# Polycrylic fumes and use



## tupinambisfamiliaris (Feb 8, 2010)

I'm about done with my new enclosure for my blue tegu. I'm coating some spots of exposed 4x4 with water based polycrylic by Minwax. I'm running in to some issues. First is the fumes. My reptile room is relatively small and it's too cold to coat the thing outdoors or in my unfinished basement. I hear any temps below 60 will cause the stuff to bubble. I also probably can't logistically move the cage back out of the room unless I need to move out. I had to break it down a bit to get it in the door of the room. It's not to potent as far as fumes go, but you can tell it's there. Do I need to let the sealant sit for a few weeks to "outgas" before I put the tegu in? How soon after application is it safe to introduce the animal to sealed wood?

So what should I do? I already coated some small areas, but I don't want to cover the thing and expose my three lizards to the fumes if it's going to be harmful. I could wait til Spring to do it when I can open a window and let the room air out. Most of the enclosure is covered with tile and lined with sealed bamboo flooring, so I can get by using it for awhile, I just need to coat the outside for aesthetics. 

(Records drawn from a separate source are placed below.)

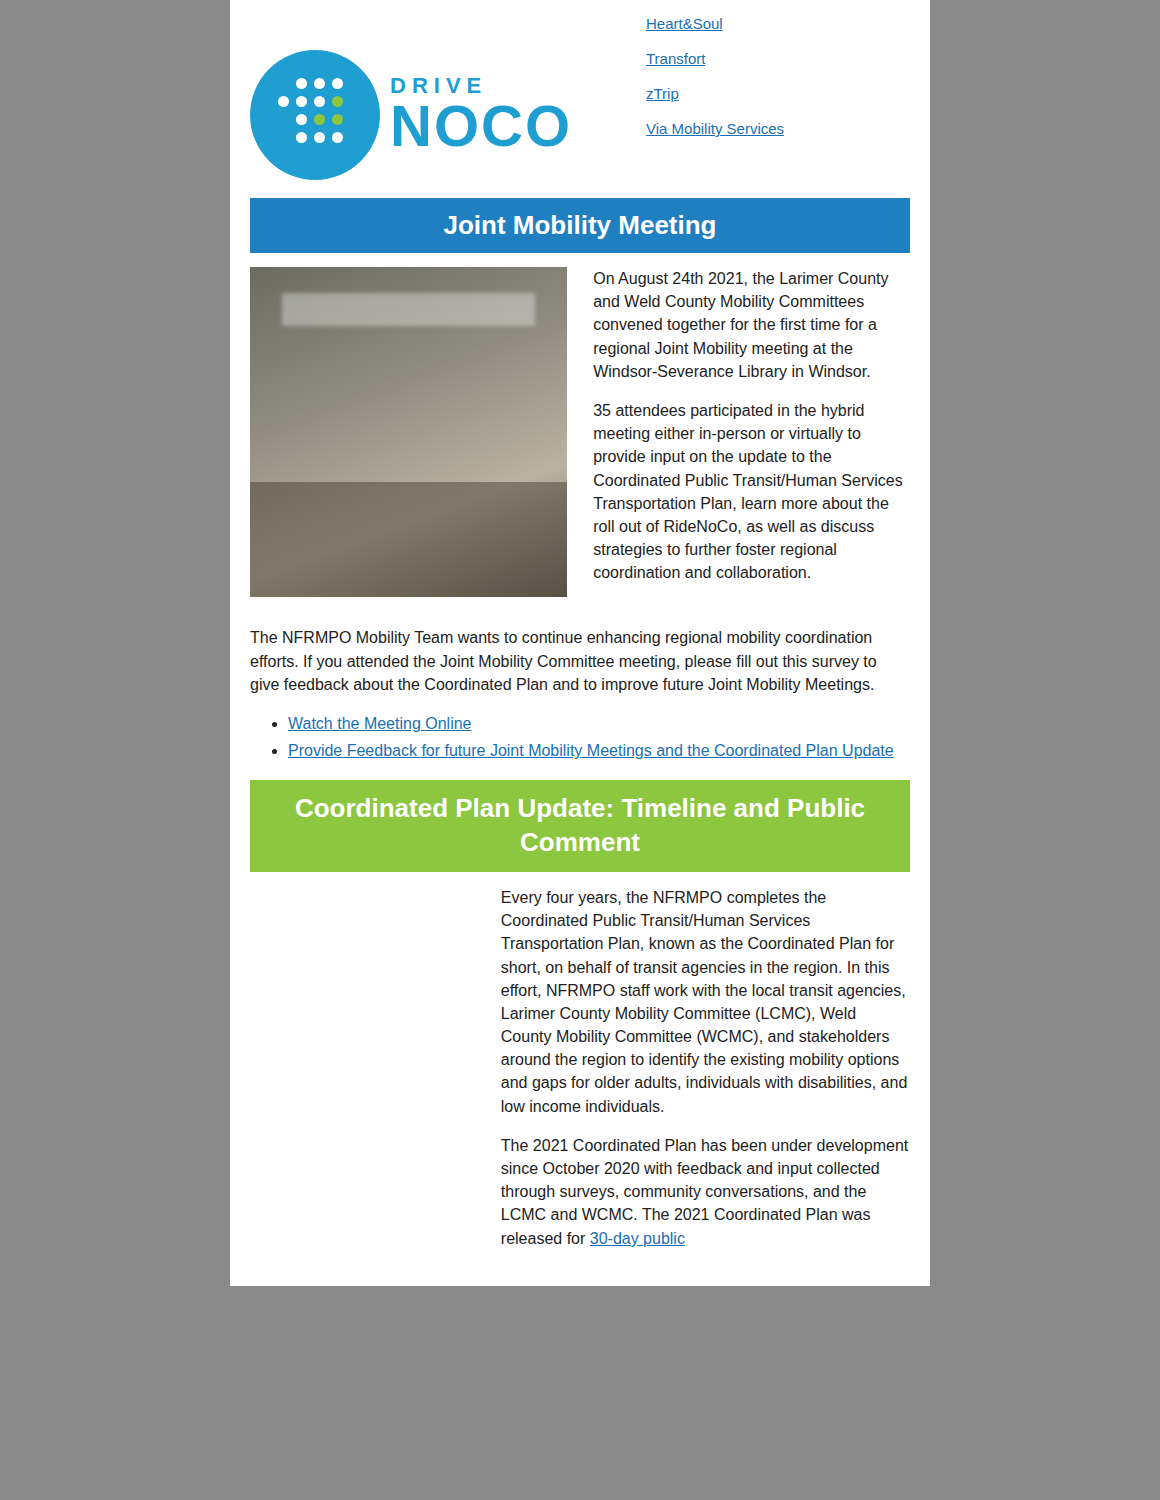DRIVE
NOCO
Heart&Soul Transfort zTrip Via Mobility Services
Joint Mobility Meeting
On August 24th 2021, the Larimer County and Weld County Mobility Committees convened together for the first time for a regional Joint Mobility meeting at the Windsor-Severance Library in Windsor.
35 attendees participated in the hybrid meeting either in-person or virtually to provide input on the update to the Coordinated Public Transit/Human Services Transportation Plan, learn more about the roll out of RideNoCo, as well as discuss strategies to further foster regional coordination and collaboration.
The NFRMPO Mobility Team wants to continue enhancing regional mobility coordination efforts. If you attended the Joint Mobility Committee meeting, please fill out this survey to give feedback about the Coordinated Plan and to improve future Joint Mobility Meetings.
Watch the Meeting Online
Provide Feedback for future Joint Mobility Meetings and the Coordinated Plan Update
Coordinated Plan Update: Timeline and Public Comment
Every four years, the NFRMPO completes the Coordinated Public Transit/Human Services Transportation Plan, known as the Coordinated Plan for short, on behalf of transit agencies in the region. In this effort, NFRMPO staff work with the local transit agencies, Larimer County Mobility Committee (LCMC), Weld County Mobility Committee (WCMC), and stakeholders around the region to identify the existing mobility options and gaps for older adults, individuals with disabilities, and low income individuals.
The 2021 Coordinated Plan has been under development since October 2020 with feedback and input collected through surveys, community conversations, and the LCMC and WCMC. The 2021 Coordinated Plan was released for 30-day public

I also heard that polycrylic is a temporary seal. Does this mean I'll constantly be having to recoat the small areas of exposed pine (literally a few square inches)? Maybe I'm overthinking this, but I really want to do what's in the best interests of the tegu. He's way too cool to lose to a dumb oversight.


----------



## mis jaksin (Feb 10, 2010)

I have a similar question about it... I want to use a clear sealant in my enclosure. The floor (tray) is stainless steel and goes up 13", the front and sides are glass, but the back and top are wood. The back and top I'd like to clear coat... I have minwax polyacrylic, but not sure if it's safe to use? any other safe clear coats available instead?


----------



## TanMan57 (Feb 10, 2010)

mis jaksin said:


> I have a similar question about it... I want to use a clear sealant in my enclosure. The floor (tray) is stainless steel and goes up 13", the front and sides are glass, but the back and top are wood. The back and top I'd like to clear coat... I have minwax polyacrylic, but not sure if it's safe to use? any other safe clear coats available instead?


Self applied sticky tiles and silicone caulking is what im going to use in the cage im building


----------



## Mr Critter (Feb 10, 2010)

Water based polycrylic is safe to use.But need to let dry for at least a week or two.I dont know about doing it in your rep. room though.I done mine in the basement 60-65 deg. & it came out fine.I prefer to do it when its broke down anyway u can get all edges & nooks & cranies.


----------



## isdrake (Feb 11, 2010)

TanMan57 said:


> Self applied sticky tiles and silicone caulking is what im going to use in the cage im building



Are sticky tiles and silicone safe for large digging claws? Are they hard to remove?

I'm still looking for the best way to seal the floor. And these sticky tiles sounds good. I will have to take a look and see if they exist in Sweden.


----------



## TanMan57 (Feb 15, 2010)

isdrake said:


> TanMan57 said:
> 
> 
> > Self applied sticky tiles and silicone caulking is what im going to use in the cage im building
> ...


Yea they cant get their claws in the tiles they are hard but flexible, plus I will be using substrate on top of the tiles.


----------



## TanMan57 (Feb 15, 2010)

Oh and they are kind of hard to remove but they leave a sticky layer when you do take them off.


----------